BEGIN

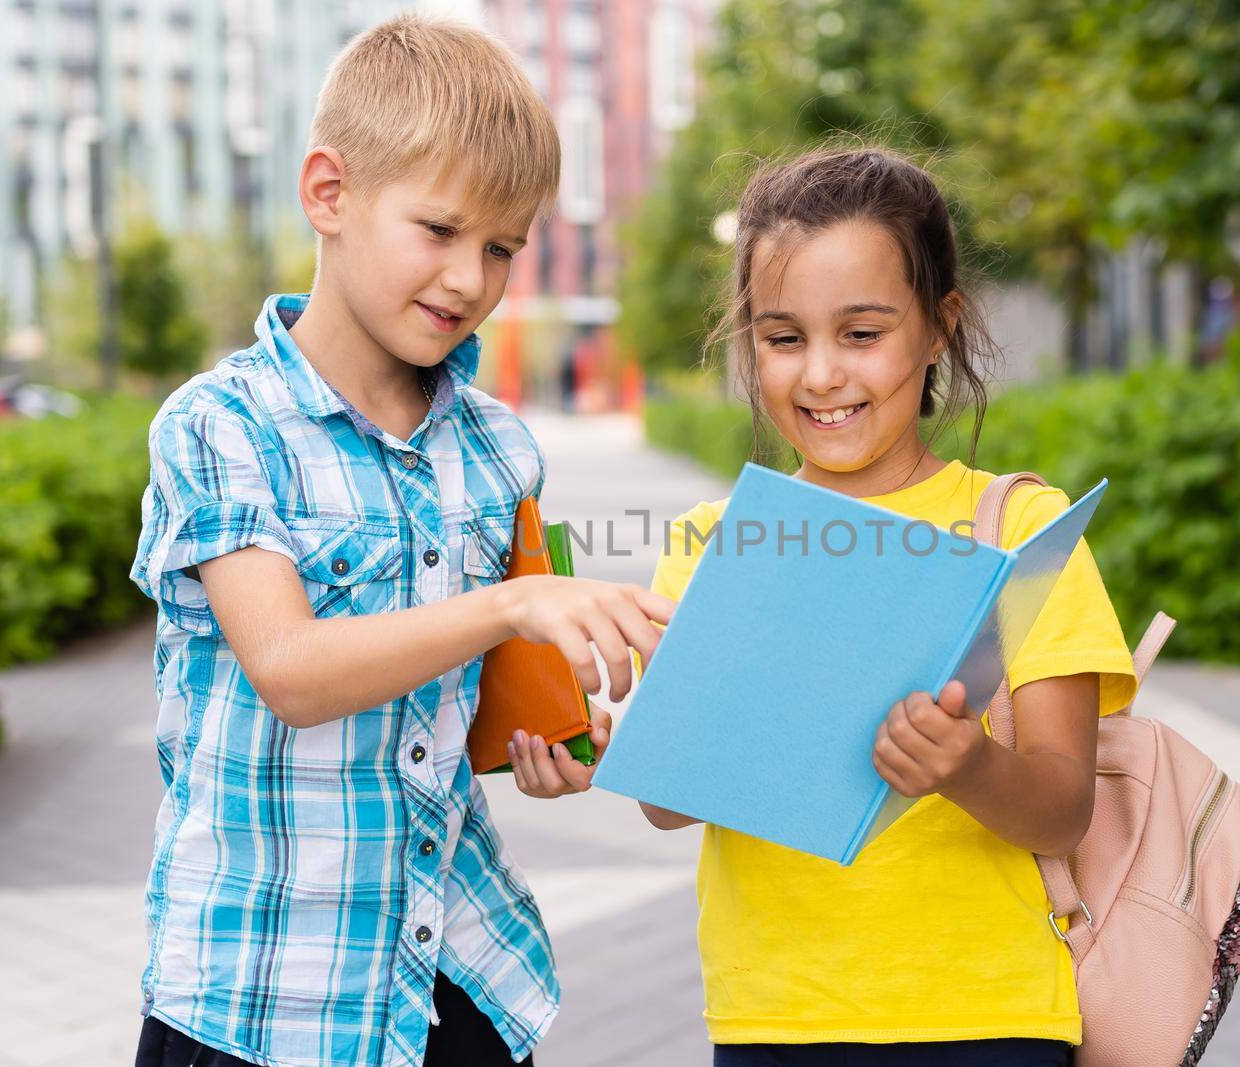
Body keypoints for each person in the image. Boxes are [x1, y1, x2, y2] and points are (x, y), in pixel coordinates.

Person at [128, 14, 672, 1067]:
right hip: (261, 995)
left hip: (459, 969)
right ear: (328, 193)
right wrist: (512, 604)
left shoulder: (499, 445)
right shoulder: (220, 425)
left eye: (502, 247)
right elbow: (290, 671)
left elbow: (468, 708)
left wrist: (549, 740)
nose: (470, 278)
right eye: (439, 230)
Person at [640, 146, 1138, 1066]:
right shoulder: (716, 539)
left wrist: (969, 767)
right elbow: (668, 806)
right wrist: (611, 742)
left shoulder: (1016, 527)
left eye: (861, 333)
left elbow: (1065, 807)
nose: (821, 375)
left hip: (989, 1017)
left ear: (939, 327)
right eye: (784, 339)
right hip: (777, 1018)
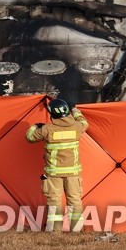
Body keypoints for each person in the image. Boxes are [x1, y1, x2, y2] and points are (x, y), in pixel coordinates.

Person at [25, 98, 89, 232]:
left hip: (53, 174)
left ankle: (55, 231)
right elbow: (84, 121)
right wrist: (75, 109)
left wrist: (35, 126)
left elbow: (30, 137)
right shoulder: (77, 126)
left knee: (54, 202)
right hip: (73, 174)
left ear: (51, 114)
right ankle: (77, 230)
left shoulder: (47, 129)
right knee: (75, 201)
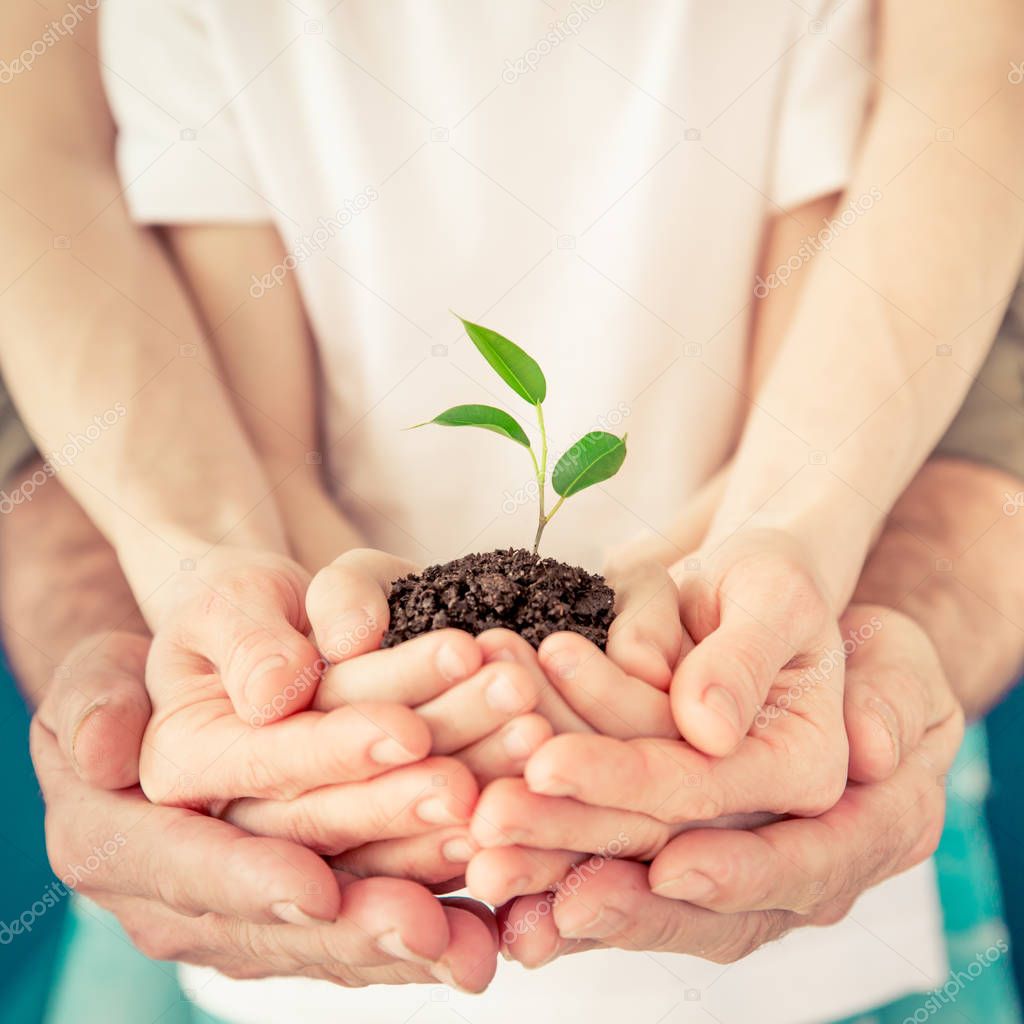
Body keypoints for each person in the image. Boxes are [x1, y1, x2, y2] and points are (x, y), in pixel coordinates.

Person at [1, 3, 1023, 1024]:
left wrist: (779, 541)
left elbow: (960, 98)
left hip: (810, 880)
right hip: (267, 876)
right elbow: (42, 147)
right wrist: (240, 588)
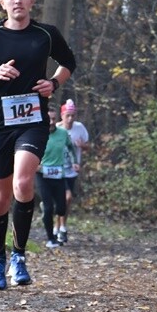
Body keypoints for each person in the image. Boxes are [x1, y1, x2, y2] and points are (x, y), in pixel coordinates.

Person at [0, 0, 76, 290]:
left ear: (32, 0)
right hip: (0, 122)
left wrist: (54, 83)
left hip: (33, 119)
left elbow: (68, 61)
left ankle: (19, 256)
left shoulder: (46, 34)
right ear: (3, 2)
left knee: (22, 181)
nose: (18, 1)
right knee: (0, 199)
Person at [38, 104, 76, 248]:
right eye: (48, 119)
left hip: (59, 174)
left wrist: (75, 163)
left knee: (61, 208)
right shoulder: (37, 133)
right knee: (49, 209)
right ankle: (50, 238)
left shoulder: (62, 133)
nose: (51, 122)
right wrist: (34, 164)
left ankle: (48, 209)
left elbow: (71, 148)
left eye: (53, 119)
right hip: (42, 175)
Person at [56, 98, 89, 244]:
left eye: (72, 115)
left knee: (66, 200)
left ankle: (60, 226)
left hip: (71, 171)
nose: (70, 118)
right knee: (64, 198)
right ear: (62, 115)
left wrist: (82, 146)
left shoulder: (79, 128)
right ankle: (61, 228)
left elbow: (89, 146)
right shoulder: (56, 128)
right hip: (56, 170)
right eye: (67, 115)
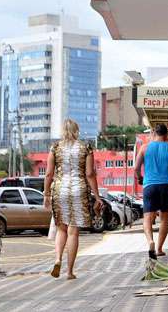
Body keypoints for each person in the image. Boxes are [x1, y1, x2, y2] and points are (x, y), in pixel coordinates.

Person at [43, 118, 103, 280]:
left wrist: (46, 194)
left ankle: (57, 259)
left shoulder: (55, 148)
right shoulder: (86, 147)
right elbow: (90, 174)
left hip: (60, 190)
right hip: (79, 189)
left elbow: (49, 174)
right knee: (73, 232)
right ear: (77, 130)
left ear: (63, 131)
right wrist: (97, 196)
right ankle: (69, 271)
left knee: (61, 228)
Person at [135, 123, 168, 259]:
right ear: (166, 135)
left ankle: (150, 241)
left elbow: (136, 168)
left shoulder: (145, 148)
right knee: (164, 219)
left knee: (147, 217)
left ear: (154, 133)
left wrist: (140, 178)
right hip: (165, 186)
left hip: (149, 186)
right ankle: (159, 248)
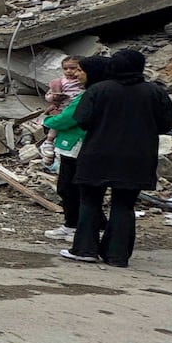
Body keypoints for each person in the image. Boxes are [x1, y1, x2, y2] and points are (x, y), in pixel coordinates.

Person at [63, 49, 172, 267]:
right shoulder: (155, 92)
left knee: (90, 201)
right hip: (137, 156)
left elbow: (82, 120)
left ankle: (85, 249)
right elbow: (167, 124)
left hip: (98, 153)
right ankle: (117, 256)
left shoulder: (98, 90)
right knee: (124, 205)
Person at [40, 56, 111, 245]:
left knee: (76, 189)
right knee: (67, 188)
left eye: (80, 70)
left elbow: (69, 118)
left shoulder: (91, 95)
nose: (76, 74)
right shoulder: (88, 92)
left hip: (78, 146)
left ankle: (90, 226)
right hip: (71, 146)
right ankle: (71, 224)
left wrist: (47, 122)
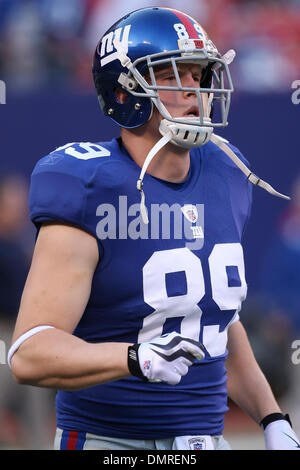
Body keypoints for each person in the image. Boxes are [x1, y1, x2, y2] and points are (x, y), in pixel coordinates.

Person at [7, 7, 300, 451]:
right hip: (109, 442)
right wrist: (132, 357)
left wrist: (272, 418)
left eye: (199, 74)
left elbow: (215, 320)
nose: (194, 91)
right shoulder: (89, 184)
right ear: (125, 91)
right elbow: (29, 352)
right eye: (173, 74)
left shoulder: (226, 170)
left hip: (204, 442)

END

What you are asked to do:
Reply with an exact copy of the lines running from the one containing "left wrist: (272, 418)" through the end of the entries above, both ends included.

Exercise result:
left wrist: (272, 418)
left eye: (199, 74)
left elbow: (215, 320)
nose: (194, 91)
right shoulder: (89, 184)
right ear: (125, 91)
right elbow: (29, 352)
right eye: (173, 74)
left shoulder: (226, 170)
left hip: (204, 442)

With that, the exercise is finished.